University at Buffalo Study on Air Pollution’s Effects on Pregnant Women in China Receives Grant

Published November 10, 2016

Air pollution exposure has been identified as a leading cause of morbidity and mortality worldwide and, yet, the effects of that exposure on pregnant women and fetuses has been largely understudied in the highest pollution environments.

A study on the effects of air pollution on pregnant women in China, led by Dr. Lina Mu, associate professor of epidemiology and environmental health has been selected to receive funding through the Community for Global Health Equity (CGHE). Supporting the coalescence of productive multidisciplinary teams to generate preliminary data that will support the development of exciting research trajectories is central to CGHE’s mission.

Pregnant women and newborns are the most vulnerable population and their well-being, although improved significantly in the last few decades, is still one of the major global health concerns that needs to be addressed.

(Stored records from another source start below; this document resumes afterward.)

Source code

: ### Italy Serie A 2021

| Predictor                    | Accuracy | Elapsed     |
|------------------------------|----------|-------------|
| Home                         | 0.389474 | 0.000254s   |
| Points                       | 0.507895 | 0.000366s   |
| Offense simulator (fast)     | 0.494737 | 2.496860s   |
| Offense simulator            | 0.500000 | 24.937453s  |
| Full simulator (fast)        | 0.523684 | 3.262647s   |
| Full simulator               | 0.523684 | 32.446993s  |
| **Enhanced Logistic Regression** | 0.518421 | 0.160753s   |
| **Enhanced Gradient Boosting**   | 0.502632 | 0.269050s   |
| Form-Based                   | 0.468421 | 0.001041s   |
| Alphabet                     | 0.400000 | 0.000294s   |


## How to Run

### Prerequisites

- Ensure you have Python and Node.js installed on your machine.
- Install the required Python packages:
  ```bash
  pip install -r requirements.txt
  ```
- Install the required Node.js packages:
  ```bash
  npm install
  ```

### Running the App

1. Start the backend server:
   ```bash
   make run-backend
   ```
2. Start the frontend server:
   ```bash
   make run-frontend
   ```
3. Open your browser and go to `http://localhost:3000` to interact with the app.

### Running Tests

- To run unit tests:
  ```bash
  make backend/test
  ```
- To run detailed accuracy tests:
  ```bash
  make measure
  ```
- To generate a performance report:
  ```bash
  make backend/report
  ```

Air pollution is now the world’s largest single environmental health risk and airborne insults may interfere with and/or impact the early pregnancy, pregnancy complications, fetus development and birth outcome. To better understand the maternal and neonatal effects of intrauterine air pollution exposure, a large-scale cohort study with better personal air pollution exposure measurement from very early pregnancy is needed.

In this pilot project, researchers will recruit and follow-up 200 pregnant women from participating hospitals in Beijing, China, to better understand how high-pollution environments impact pregnant women and fetuses.

The study aims to:

  • Use personal air sensor data to characterize women’s exposure level to air pollution during each period of pregnancy
  • Assess their relationships with miscarriage, pregnancy complications and birth outcomes
  • Explore the association between child development and intrauterine air pollution exposure.

In addition to Dr. Mu, also involved are faculty members from the School of Engineering and Applied Sciences, Jacobs School of Medicine and Biomedical Sciences and the School of Public Health and Health Professions. Collaborators include Tsinghua University and several hospitals in Beijing, China.